(Records supplied)
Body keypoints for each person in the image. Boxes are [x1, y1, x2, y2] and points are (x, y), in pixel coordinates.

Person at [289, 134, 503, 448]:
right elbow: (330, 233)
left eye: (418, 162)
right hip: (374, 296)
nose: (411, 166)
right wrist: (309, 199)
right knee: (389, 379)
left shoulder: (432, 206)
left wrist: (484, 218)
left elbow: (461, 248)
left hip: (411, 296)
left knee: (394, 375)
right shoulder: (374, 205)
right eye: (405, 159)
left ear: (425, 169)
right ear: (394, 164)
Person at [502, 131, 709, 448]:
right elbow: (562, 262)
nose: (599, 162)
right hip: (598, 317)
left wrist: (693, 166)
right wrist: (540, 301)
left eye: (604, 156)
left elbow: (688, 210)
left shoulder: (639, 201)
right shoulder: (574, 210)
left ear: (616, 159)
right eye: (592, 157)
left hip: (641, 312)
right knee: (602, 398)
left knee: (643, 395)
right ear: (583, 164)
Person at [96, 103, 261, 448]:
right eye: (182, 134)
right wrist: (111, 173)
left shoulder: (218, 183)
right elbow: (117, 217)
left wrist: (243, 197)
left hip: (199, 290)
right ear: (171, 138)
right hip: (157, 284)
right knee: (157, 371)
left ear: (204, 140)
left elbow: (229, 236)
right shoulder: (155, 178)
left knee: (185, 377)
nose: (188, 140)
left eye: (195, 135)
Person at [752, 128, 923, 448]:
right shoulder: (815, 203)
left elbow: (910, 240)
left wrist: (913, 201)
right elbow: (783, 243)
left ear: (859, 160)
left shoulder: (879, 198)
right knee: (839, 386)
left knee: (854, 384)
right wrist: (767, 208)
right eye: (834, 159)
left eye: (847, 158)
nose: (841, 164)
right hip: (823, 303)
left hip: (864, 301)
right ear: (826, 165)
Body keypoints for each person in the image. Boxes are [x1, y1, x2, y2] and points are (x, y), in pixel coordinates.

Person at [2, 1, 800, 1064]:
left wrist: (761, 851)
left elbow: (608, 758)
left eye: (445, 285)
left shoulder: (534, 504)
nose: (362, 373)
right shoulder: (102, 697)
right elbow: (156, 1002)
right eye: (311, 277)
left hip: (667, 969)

(To do) Repeat the material above verbatim.

(Exercise response)
Body keypoints for each person in the image. Boxes are [x1, y1, x2, y2] and points are (x, y), in pixel coordinates.

Person at [289, 134, 503, 448]:
right elbow: (330, 233)
left eye: (418, 162)
right hip: (374, 296)
nose: (411, 166)
right wrist: (309, 199)
right knee: (389, 379)
left shoulder: (432, 206)
left wrist: (484, 218)
left elbow: (461, 248)
left hip: (411, 296)
left knee: (394, 375)
right shoulder: (374, 205)
right eye: (405, 159)
left ear: (425, 169)
right ear: (394, 164)
Person at [502, 131, 709, 448]:
right elbow: (562, 262)
nose: (599, 162)
right hip: (598, 317)
left wrist: (693, 166)
right wrist: (540, 301)
left eye: (604, 156)
left elbow: (688, 210)
left shoulder: (639, 201)
right shoulder: (574, 210)
left ear: (616, 159)
right eye: (592, 157)
left hip: (641, 312)
right knee: (602, 398)
left knee: (643, 395)
right ear: (583, 164)
Person at [96, 103, 261, 448]:
right eye: (182, 134)
right wrist: (111, 173)
left shoulder: (218, 183)
right elbow: (117, 217)
left wrist: (243, 197)
left hip: (199, 290)
right ear: (171, 138)
right hip: (157, 284)
right knee: (157, 371)
left ear: (204, 140)
left elbow: (229, 236)
right shoulder: (155, 178)
left knee: (185, 377)
nose: (188, 140)
left eye: (195, 135)
Person at [752, 128, 923, 448]:
right shoulder: (815, 203)
left elbow: (910, 240)
left wrist: (913, 201)
right elbow: (783, 243)
left ear: (859, 160)
left shoulder: (879, 198)
right knee: (839, 386)
left knee: (854, 384)
right wrist: (767, 208)
right eye: (834, 159)
left eye: (847, 158)
nose: (841, 164)
right hip: (823, 303)
left hip: (864, 301)
right ear: (826, 165)
Body keypoints for each person in the image. Boxes are [x1, y1, x2, y2] and points are (x, y), in pixel coordinates.

Person at [2, 1, 800, 1064]:
left wrist: (761, 851)
left elbow: (608, 758)
left eye: (445, 285)
left shoulder: (534, 504)
nose: (362, 373)
right shoulder: (102, 697)
right elbow: (156, 1002)
right eye: (311, 277)
left hip: (667, 969)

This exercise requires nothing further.